Investors should be wary of metal-price forecasts as we enter the season for optimists

A worker melts down metal. Credit: Panksvatouny/iStock.

We celebrate the vernal equinox (Latin literally for “new equal night”) on Saturday, March 20, when days and nights are of equal length. From an astronomical perspective, the Northern Hemisphere celebrates the start of spring.

Actually, the start of spring is far from clear-cut. For a start, the equinox varies from a day earlier than this year’s date to a day later, and spring began at the start of March from a meteorological perspective.

Moreover, spring in the U.S. is often regarded as beginning on the day after Presidents’ Day (the third Monday in February) and ending on the Friday before Memorial Day (the last Monday in May). In China, the traditional lunar calendar divides the year into 24 solar terms. Spring starts with the Chinese New Year (celebrated on February 12 this year) and ends with the start of summer (the seventh solar term, beginning on May 5 this year).

For many countries, spring starts halfway between the winter solstice and the vernal equinox. In the Celtic nations (Scotland, the Isle of Man, Ireland, Wales, Cornwall, Brittany and Galicia in northwest Spain), spring generally extends from early February (around Candlemas — the Feast of the Presentation on February 2) until early May (around the Gaelic May Day festival of Belta).

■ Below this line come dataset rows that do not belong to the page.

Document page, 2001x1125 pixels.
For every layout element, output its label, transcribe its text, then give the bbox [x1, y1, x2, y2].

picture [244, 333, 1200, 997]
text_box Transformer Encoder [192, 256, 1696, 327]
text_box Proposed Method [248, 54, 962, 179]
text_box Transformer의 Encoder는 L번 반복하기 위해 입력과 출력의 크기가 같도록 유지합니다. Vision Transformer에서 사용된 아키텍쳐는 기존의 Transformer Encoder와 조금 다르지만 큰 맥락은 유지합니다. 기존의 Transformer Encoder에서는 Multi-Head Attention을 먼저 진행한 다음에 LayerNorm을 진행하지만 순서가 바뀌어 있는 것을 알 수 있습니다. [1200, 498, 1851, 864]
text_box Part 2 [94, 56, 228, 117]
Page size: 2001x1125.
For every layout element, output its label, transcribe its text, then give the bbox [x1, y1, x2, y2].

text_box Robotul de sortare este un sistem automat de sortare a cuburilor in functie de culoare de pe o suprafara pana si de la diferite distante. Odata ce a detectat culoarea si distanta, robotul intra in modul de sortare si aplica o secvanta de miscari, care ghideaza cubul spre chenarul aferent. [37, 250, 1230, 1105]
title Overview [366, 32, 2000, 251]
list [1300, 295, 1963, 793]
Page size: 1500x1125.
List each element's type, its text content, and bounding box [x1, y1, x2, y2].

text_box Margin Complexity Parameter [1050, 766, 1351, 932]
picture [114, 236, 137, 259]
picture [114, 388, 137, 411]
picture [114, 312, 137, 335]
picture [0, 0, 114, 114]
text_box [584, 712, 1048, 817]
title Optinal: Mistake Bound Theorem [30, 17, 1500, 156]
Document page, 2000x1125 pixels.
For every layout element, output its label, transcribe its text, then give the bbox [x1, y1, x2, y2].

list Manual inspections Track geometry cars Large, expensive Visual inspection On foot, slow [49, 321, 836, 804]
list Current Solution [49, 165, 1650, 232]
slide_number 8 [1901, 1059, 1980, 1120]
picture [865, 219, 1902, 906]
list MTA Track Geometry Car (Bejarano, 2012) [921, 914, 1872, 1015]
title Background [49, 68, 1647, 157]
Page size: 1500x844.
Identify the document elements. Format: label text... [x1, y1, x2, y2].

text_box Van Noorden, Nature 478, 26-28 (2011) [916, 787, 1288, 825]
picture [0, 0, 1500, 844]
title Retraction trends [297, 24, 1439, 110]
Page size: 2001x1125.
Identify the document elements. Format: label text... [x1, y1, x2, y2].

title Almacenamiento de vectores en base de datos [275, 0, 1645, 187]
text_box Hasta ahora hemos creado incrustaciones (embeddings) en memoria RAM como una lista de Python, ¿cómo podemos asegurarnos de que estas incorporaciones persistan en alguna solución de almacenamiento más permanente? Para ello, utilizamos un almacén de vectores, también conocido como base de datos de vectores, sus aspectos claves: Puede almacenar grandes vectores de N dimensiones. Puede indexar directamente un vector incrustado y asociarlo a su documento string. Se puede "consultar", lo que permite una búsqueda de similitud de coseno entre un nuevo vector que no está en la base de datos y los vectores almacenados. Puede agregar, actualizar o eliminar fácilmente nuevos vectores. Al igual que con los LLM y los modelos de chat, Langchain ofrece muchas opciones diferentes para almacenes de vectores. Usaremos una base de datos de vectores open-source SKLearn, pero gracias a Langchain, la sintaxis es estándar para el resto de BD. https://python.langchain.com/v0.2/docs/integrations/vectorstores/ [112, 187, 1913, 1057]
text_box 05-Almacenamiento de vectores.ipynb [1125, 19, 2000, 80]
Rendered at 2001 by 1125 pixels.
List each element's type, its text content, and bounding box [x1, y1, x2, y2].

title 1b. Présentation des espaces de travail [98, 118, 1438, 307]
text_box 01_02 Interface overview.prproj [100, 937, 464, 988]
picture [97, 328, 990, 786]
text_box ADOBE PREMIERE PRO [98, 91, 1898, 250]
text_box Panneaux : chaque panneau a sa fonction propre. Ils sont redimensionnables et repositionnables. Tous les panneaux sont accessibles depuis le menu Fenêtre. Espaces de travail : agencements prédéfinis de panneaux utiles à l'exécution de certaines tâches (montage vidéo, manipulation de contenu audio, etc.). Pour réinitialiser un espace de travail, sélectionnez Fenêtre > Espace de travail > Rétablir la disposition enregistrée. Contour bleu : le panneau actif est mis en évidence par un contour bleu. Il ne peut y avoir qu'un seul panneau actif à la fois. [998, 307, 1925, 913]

In Ireland, spring traditionally starts on February 1 in celebration of St Brigid, who was born in 451 and died on that date in 525. She is revered for converting Irish tribes to Christianity, and establishing a monastery (Ireland’s oldest) at Kildare. This Irish celebration is also called Imbolc (literally “in the belly” in Irish Neolithic, and refers to pregnant ewes), and coincides with a celebration of the Celtic goddess of healing, Brid, that goes back some 6,000 years.

It is even more problematic in some countries. In Sweden, for example, meteorologists define the beginning of spring as the first occasion on which the average daytime temperature exceeds 0’C for seven consecutive days. The start date therefore varies every year, and with latitude and elevation, but typically takes place between late February and mid-April.

The precise start of spring might be difficult to forecast, but market conditions are even tougher to predict. This is well illustrated by economic-surprise indices, which look at macro-economic outcomes relative to expectations. They are important because it is often the delivery of facts relative to expectations, rather than the levels themselves, that matter for markets. (We seem to feel this phenomenon especially sharply in mining!)

One of the best known measures of uncertainty is Citigroup’s Economic Surprise Index. CESI incorporates various data points (including jobs numbers and industrial production), and movements in the index indicate whether economic forecasts have not been met (a negative change in the index) or have been surpassed (a positive movement). Over time the average ‘economic surprise’ should be zero (i.e., the index will revert to the mean), and a ‘decay’ factor built into CESI means that a big recent surprise will influence the index more than the same surprise in the past. These features mean that extreme levels in the CESI will inevitably be followed by a reversal.

CESI was at a record negative level a year ago (Covid-19 leaving markets extremely disappointed) before rebounding to levels that were astonishingly positive in July 2020. Despite falling sharply since the middle of last year, CESI remains near its highest level since 2003, meaning markets are still being pleasantly surprised by economic performance.

CESI is extremely well correlated with the yield on 10-year U.S. Treasury Bonds, so it is no surprise that bond yields have moved higher over the past 12 months. These better financial returns are perhaps the main factor behind gold’s disappointing performance since reaching an all-time high in August 2020.

Another way of looking at the index is that economists have never been so inaccurate in their predictions. Of course, Covid-19 has made all forecasting problematic, but surely no-one has been worse at it than gold analysts? Admittedly I’m a coward; when I (briefly) plied my trade in stockbroking, the advice I followed on forecasting was the traditional one; give a number, or give a date, but never both. For months, however, pundits had been falling over themselves to predict ever higher prices for the precious metal, and (admittedly in hindsight) the forecasts on LinkedIn, for example, are hilarious.

Agreed, the demand for many metals is currently strong, and the fundamentals are certainly very good. However, as the CEO of Anglo American, Mark Cutifani, warned at the end of February, investors should not be “seduced by high prices.” Cutifani added that he had “seen cycles and super cycles” during his 44 years in the industry, and counselled against losing sight of the basics.

As we enter the most optimistic season of the year, my advice to investors is to ignore the frequently over-enthusiastic metal-price analysts. Instead, they should select investments based purely upon the current feasibility of the project and the caliber of the company’s management.

To borrow from a poem by Dylan Thomas: “Here in this spring, stars float along the void.” At this aspirational time of the year, I suggest leaving the metals-market stars well alone. No-one knows where prices are going; company executives are biased, and if analysts knew the future, they wouldn’t tell you and me.